Кали не смогла сдержать слез. Она прижала руки к груди, внезапно ей сделалось очень холодно, словно кровь застыла в жилах. Ее тело затряслось в приступе нервной дрожи, дыхание стало судорожным, она ощутила, что теряет над собой контроль, и возненавидела себя за собственную слабость.

Тревис, ни секунды не колеблясь, принялся ее утешать. Он положил ей на плечо свою большую теплую ладонь, прижал Кали к себе и крепко обнял. Она при всем желании не могла бы сопротивляться, так сильно он ее сжал. Однако в его движениях не чувствовалось страсти, а только сквозило стремление защитить ее от обид. Если бы она закричала и начала вырываться, он бы все равно ее не отпустил. Тревис терпеливо ждал, когда Кали опомнится и придет в себя. Через несколько минут она смогла заговорить.

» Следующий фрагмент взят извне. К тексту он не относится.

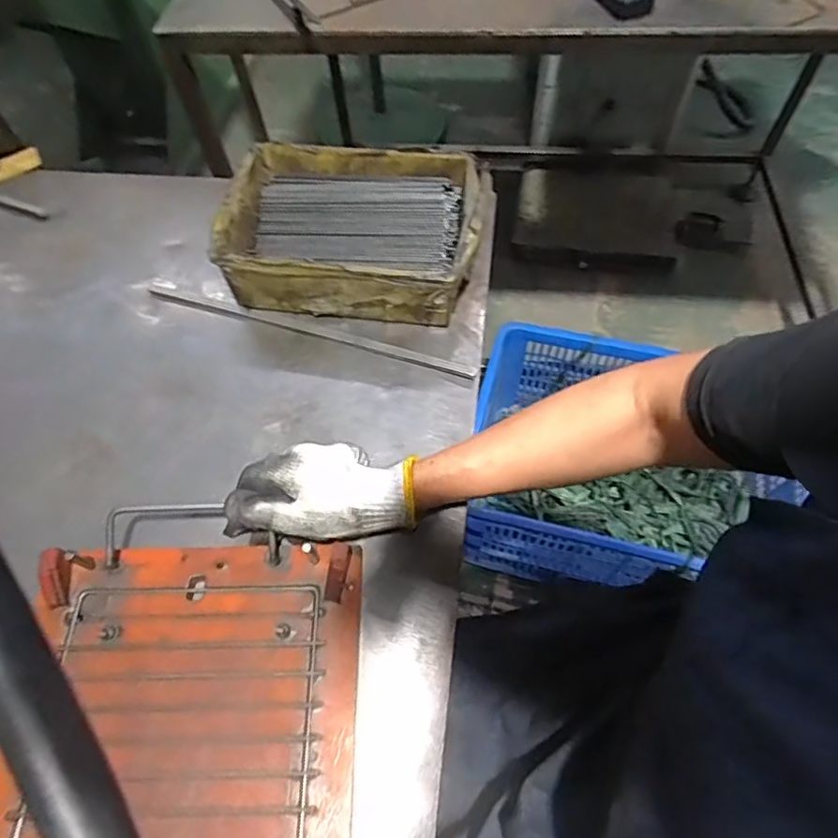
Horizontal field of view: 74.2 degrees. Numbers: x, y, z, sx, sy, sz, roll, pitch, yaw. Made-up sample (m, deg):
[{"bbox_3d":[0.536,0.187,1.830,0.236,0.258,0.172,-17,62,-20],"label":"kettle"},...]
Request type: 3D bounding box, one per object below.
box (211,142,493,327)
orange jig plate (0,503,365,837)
[{"bbox_3d":[-0.065,-0.194,0.577,0.249,0.077,0.180,5,59,7],"label":"box"},{"bbox_3d":[-0.163,0.230,0.363,0.237,0.033,0.357,-2,58,2],"label":"orange jig plate"}]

– Будьте вы прокляты! – хрипло пробормотала она и вытерла мокрое от слез лицо. – До вашего приезда я себя прекрасно чувствовала.

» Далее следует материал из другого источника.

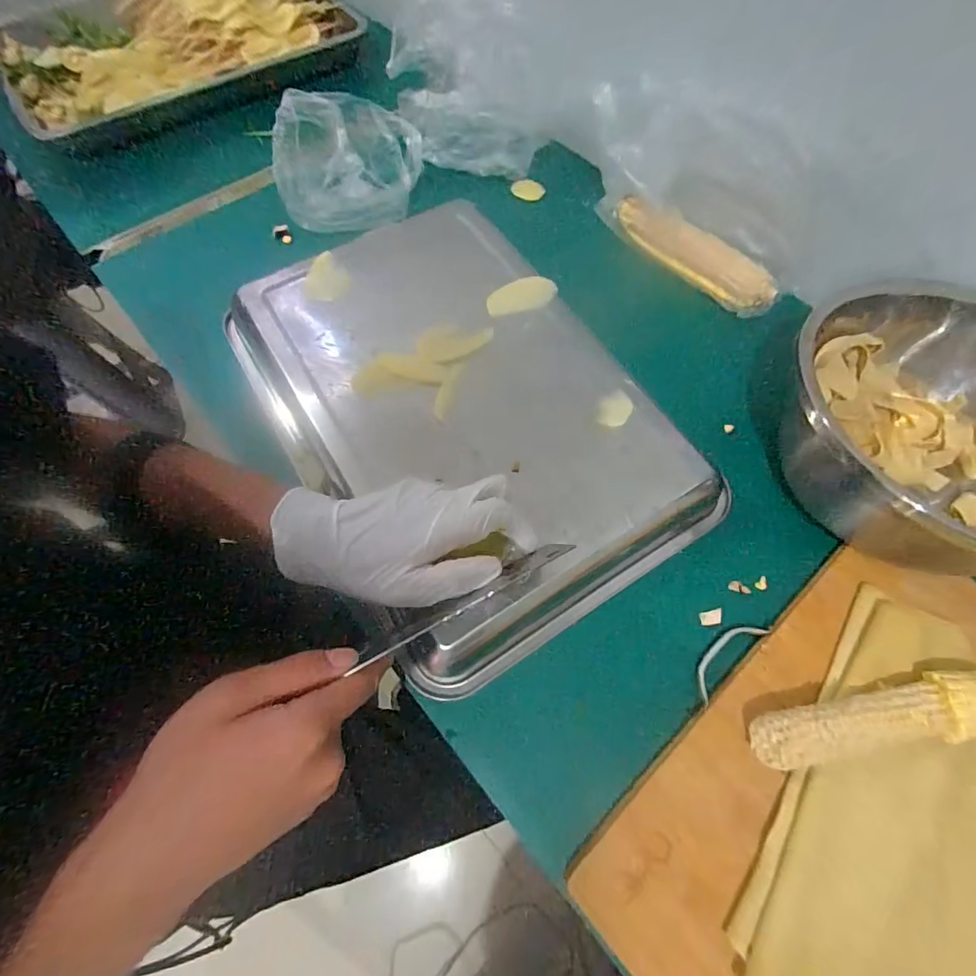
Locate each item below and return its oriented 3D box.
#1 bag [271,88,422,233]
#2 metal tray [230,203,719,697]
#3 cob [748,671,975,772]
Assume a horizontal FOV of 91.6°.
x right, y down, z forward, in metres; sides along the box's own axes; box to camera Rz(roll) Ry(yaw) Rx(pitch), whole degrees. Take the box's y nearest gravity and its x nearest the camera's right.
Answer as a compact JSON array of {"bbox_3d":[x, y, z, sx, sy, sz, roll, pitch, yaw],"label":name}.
[{"bbox_3d":[-0.171,-0.413,0.587,0.170,0.100,0.150,-9,66,-5],"label":"bag"},{"bbox_3d":[-0.033,-0.087,0.466,0.304,0.055,0.474,-30,71,-14],"label":"metal tray"},{"bbox_3d":[0.278,0.165,0.340,0.175,0.046,0.040,-8,67,-6],"label":"cob"}]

– Неужели? – усомнился он, стараясь держаться как можно мягче. – На самом деле вы убедили себя, что надежно спрятались от мира. Нет, так у вас ничего не получится. Бывают времена, когда нужно все поставить на карту, и, думаю, для вас эта пора уже наступила.

– Я не буду вам позировать, так что не тратьте время попусту, – запинаясь, повторяла она. Но тут же Кали поймала себя на мысли, что ей нравится, когда ее обнимают сильные мужские руки. К ней уже давно никто не прикасался и не пытался согреть. Странно, что после столь долгого перерыва она испытала удовольствие именно от его объятий. Но почему он защищает ее, а сам выглядит так, словно только что удрал на своем мотоцикле от погони бандитов.

– От бандитов? – усмехнулся Тревис. – Это что-то новое.

Кали испугало, что последние слова непроизвольно сорвались у нее с языка.

– Вы заставляете меня говорить и делать то, что мне обычно несвойственно, – тяжело вздохнув, призналась она и уткнулась в его плечо.

Теплый запах кожи Тревиса ударил ей в ноздри, и Кали живо представила себе расстеленную кровать и обнаженное тело с сильными мускулами.

«Что-то у меня гормоны расшалились», – сказала она себе, ужаснувшись картинам, теснившимся в ее сознании. Да, гормоны у нее не в порядке, и Тревис, как назло, появился здесь в самый неподходящий момент. Наверное, вытяжка из масла тресковой печени помогла бы ей прийти в норму. Ее руки непроизвольно скользнули по его груди. Кали обняла его за талию и замерла.